WASHINGTON — The administration of U.S. President Barack Obama is canceling NASA’s  current space shuttle replacement- and lunar exploration-plan and is prepared to fight any congressional effort to save it, the nation’s top budget official said Jan. 31.  

During a teleconference with reporters one day before the White House was to send its 2011 budget request to Congress, White House Office of Management and Budget Director Peter Orszag and White House Communications Director Dan Pfeiffer confirmed Obama’s plan to kill NASA’s Constellation program, a five-year-old effort to replace the aging space shuttle fleet with new rockets and spacecraft optimized to return astronauts to the Moon.

 “…[W]e are proposing a cancellation of the Constellation program at NASA even while making other investments in long range [research and development] there, which again is a significant step,” Orszag said in response to a reporter’s question about the tough choices Obama faced in drafting his 2011 spending plan.

The key elements of Constellation include the Orion crew capsule, its Ares 1 launcher, a larger rocket dubbed Ares 5 and the Altair lunar lander. Obama’s top-line spending proposal for NASA is expected to increase slightly over the 2010 appropriation of $18.7 billion and would including some funding for an alternative means for transporting crews to and from the international space station.

Orszag said that in addition to research and development, NASA’s proposal invests in “advance robotics and other steps that will help to inspire Americans and not just return a man or a woman to the Moon but undertake the longer range research that could succeed in human spaceflight to Mars.”

Facing a federal deficit of $1.26 trillion in 2011, Obama is proposing a three-year freeze on most non-defense discretionary spending, a move the president believes will save $250 billion over the next 10 years, Orszag said. In addition, the White House is proposing more than 120 program terminations, reductions and efficiencies that together are expected to save $20 billion in 2011, Orszag said.

“You’re going to see a whole variety of measures that curtail spending and activity in some areas while investing more in others,” he said. “And again within the non-security discretionary sphere, achieving that overall cap.”

In response to a reporter’s question about congressional opposition to proposed program cuts that could lead to job losses in some states, Pfeiffer said the White House would fight special interests on Capitol Hill.

“We don’t expect that this is going to be easy,” Pfeiffer said. “There was a lot of opposition to some of the cuts that we proposed last year. And we had I think a historically very successful rate about 60 percent of the cuts we proposed were actually enacted into the law.”

Pfeiffer said some funding reductions not enacted in the prior year budget would be evident in Obama’s 2011 spending plan.

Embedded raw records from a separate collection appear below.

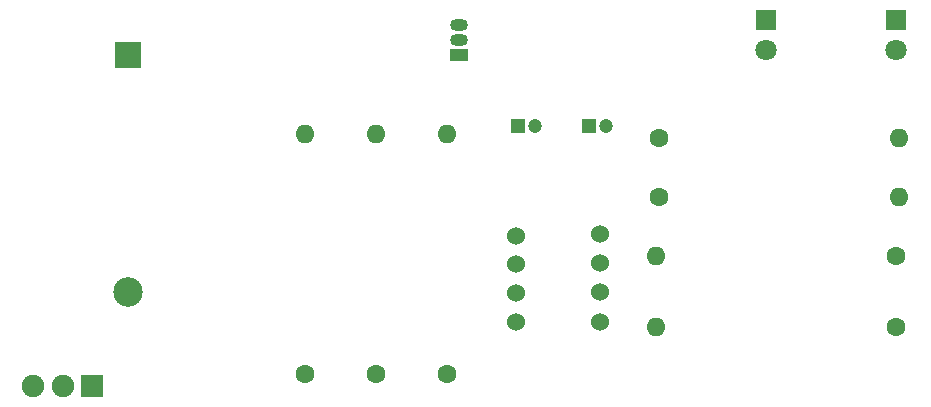
<source format=gtl>
G04 #@! TF.GenerationSoftware,KiCad,Pcbnew,(5.1.5)-3*
G04 #@! TF.CreationDate,2019-12-22T13:16:54-05:00*
G04 #@! TF.ProjectId,557_circuit,3535375f-6369-4726-9375-69742e6b6963,rev?*
G04 #@! TF.SameCoordinates,Original*
G04 #@! TF.FileFunction,Copper,L1,Top*
G04 #@! TF.FilePolarity,Positive*
%FSLAX46Y46*%
G04 Gerber Fmt 4.6, Leading zero omitted, Abs format (unit mm)*
G04 Created by KiCad (PCBNEW (5.1.5)-3) date 2019-12-22 13:16:54*
%MOMM*%
%LPD*%
G04 APERTURE LIST*
%ADD10C,1.900000*%
%ADD11R,1.900000X1.900000*%
%ADD12C,2.500000*%
%ADD13R,2.170000X2.170000*%
%ADD14C,1.524000*%
%ADD15R,1.200000X1.200000*%
%ADD16C,1.200000*%
%ADD17R,1.800000X1.800000*%
%ADD18C,1.800000*%
%ADD19O,1.500000X1.050000*%
%ADD20R,1.500000X1.050000*%
%ADD21O,1.600000X1.600000*%
%ADD22C,1.600000*%
G04 APERTURE END LIST*
D10*
X20000000Y-57000000D03*
X22500000Y-57000000D03*
D11*
X25000000Y-57000000D03*
D12*
X28000000Y-49000000D03*
D13*
X28000000Y-29000000D03*
D14*
X68000000Y-44164600D03*
X68000000Y-46603000D03*
X68000000Y-49066800D03*
X68000000Y-51606800D03*
X68000000Y-51606800D03*
X68000000Y-49066800D03*
X68000000Y-46603000D03*
X68000000Y-44164600D03*
X60888000Y-51606800D03*
X60888000Y-49143000D03*
X60888000Y-46704600D03*
X60888000Y-44266200D03*
D15*
X61000000Y-35000000D03*
D16*
X62500000Y-35000000D03*
X68500000Y-35000000D03*
D15*
X67000000Y-35000000D03*
D17*
X93000000Y-26000000D03*
D18*
X93000000Y-28540000D03*
X82000000Y-28540000D03*
D17*
X82000000Y-26000000D03*
D19*
X56000000Y-27730000D03*
X56000000Y-26460000D03*
D20*
X56000000Y-29000000D03*
D21*
X55000000Y-35680000D03*
D22*
X55000000Y-56000000D03*
X73000000Y-41000000D03*
D21*
X93320000Y-41000000D03*
X72680000Y-46000000D03*
D22*
X93000000Y-46000000D03*
X93000000Y-52000000D03*
D21*
X72680000Y-52000000D03*
D22*
X73000000Y-36000000D03*
D21*
X93320000Y-36000000D03*
X49000000Y-35680000D03*
D22*
X49000000Y-56000000D03*
X43000000Y-56000000D03*
D21*
X43000000Y-35680000D03*
M02*

</source>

“Some of those cuts we didn’t get are back in this budget and we’re going to continue pushing for them because we don’t believe that just because it has a powerful constituency, either on the Hill or on K Street, wasteful programs should continue to exist,” Pfeiffer said.

When asked by a reporter what he would say to federal workers whose jobs could be eliminated if the president’s 2011 budget is enacted, Orszag said the spending proposal would expand the federal workforce in some areas, including defense, homeland security and veterans affairs.

“In addition, we have a significant effort under way and the budget includes additional funding to expand our acquisition workforce to oversee the roughly half a trillion dollars in federal contracts each year,” Orszag said. “In most cases, these agencies, you’ll see tomorrow the agencies have stepped forward with a sensible approach to achieving this overall cap.”